__Text shown__
# Where to get chocolate curler tools



## joni (Apr 3, 2002)

On Martha this morning, Fauchon had the neatest chocolate cake with tiny curls of chocolate all over....am wondering what tool Fauchon used to curl his chocolate! Probably not more than 1/8 inch wide -- tiny, tight curls. Any ideas??


----------



## kylew (Aug 14, 2000)

A thin chocolate bar and a french peeler? I have also seen chocolate melted and poured onto a sheet pan. It cools in a thin layer. You can then use just about anything to run up the length of the pan to create your curls.


----------



## spoons (Nov 10, 2000)

Did't see it.
Try www.thesweetlife.com


----------



## thebighat (Feb 21, 2001)

Maybe one of those curved thingies you use to make butter curls. Or maybe he bought them.


----------



## joni (Apr 3, 2002)

Thanks all -- the check actually did it ! His tool sort of looked like a scraper with ridges, as I recall. It made a bunch of little curls at once.


----------



## joni (Apr 3, 2002)

Excuse me...I mean the pastry chef, not the check! Jeez!


----------



## panini (Jul 28, 2001)

We use round cookie cutters frequently to get that shape curl. I prefer a nougat cutter for the weight and I can sharpen it.
The curls almost look like quenelles


----------



## annie (Mar 22, 2002)

When I apprenticed to a french pastry chef (who trained at Dalloyau, "we sneer at all others")- the little, uniform 1/8" chocolate curls we used on the sides of cakes came from a Patisfrance box :suprise:


----------



## mudbug (Dec 30, 1999)

__Extracted material__
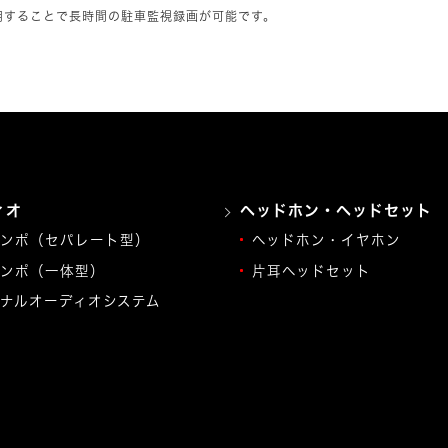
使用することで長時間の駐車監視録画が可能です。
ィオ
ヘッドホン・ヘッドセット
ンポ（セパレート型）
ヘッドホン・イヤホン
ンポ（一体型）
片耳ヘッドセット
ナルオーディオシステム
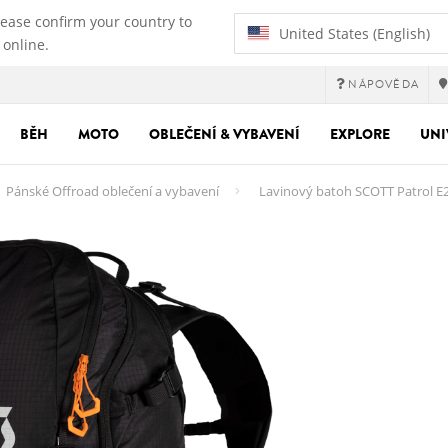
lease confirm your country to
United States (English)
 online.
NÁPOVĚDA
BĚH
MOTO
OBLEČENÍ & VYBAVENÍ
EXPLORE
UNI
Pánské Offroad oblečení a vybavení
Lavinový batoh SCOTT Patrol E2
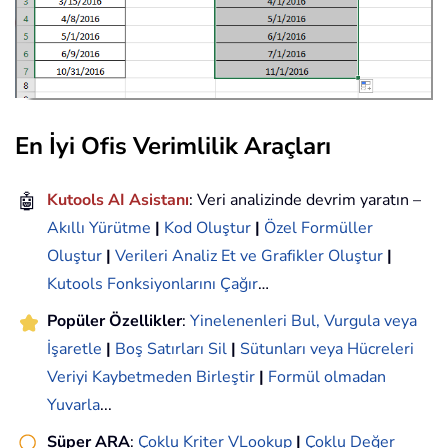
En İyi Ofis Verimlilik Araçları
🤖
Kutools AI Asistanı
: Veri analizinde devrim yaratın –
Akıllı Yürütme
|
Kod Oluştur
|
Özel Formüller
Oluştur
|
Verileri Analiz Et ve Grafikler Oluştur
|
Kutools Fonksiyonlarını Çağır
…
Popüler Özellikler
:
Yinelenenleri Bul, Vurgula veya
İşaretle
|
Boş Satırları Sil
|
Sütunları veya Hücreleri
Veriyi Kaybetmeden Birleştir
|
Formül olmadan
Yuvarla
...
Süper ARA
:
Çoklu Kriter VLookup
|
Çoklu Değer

* * *

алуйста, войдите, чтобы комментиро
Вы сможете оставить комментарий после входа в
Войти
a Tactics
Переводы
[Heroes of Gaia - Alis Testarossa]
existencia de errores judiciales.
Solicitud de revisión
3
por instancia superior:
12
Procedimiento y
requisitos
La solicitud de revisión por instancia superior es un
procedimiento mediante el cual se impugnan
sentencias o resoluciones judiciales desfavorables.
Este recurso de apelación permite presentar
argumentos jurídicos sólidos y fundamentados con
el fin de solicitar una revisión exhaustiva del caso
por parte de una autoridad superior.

__Directions__
A – Which usernames appear in the post headers of the chocolate curler thread? List each one once.
B – Output the passage of the chocolate curler thread that begins at the words "Maybe one of" and stops after "curls at once.".

__Results__
A – joni, kylew, spoons, thebighat, panini, annie, mudbug

B –
Maybe one of those curved thingies you use to make butter curls. Or maybe he bought them.


----------



## joni (Apr 3, 2002)

Thanks all -- the check actually did it ! His tool sort of looked like a scraper with ridges, as I recall. It made a bunch of little curls at once.